▶ [Task goal]: Within the data below, count the lines that include "ring" and give only the count.

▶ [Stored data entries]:
++++++++++

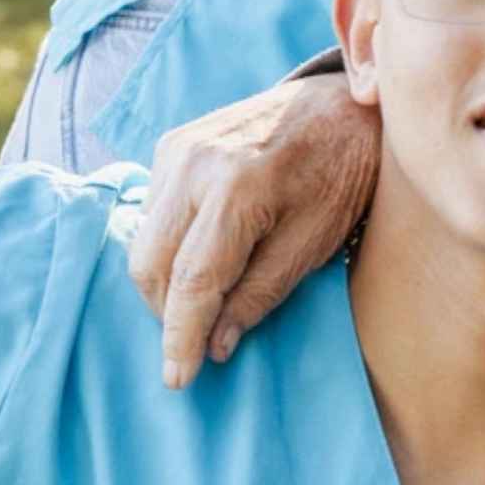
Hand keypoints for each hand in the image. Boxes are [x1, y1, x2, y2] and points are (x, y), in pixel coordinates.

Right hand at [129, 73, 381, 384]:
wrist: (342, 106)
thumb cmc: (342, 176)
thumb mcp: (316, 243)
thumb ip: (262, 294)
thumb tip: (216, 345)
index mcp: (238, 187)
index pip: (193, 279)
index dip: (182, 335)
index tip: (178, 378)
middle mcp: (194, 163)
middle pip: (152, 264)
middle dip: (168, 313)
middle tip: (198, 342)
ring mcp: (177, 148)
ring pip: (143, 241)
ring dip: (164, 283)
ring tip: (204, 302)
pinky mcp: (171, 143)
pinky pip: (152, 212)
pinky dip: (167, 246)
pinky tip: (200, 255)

++++++++++

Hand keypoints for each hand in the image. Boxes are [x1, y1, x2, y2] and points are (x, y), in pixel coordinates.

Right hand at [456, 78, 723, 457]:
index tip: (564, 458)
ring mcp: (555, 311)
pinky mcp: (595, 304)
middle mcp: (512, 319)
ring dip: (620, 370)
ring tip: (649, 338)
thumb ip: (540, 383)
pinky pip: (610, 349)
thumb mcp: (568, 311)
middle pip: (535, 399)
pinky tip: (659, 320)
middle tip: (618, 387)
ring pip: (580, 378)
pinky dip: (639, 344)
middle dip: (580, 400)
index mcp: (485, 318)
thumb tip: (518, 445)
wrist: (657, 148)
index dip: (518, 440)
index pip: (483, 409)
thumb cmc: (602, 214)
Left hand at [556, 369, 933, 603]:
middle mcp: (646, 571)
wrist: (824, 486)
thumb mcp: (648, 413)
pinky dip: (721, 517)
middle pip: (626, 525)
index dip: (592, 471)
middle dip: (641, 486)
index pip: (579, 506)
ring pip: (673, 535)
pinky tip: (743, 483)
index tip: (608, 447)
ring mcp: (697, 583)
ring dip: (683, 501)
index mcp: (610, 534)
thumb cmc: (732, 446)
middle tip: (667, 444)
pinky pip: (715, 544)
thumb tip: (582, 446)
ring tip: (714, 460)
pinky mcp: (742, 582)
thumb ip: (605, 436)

++++++++++

▶ [Result of this exercise]: 12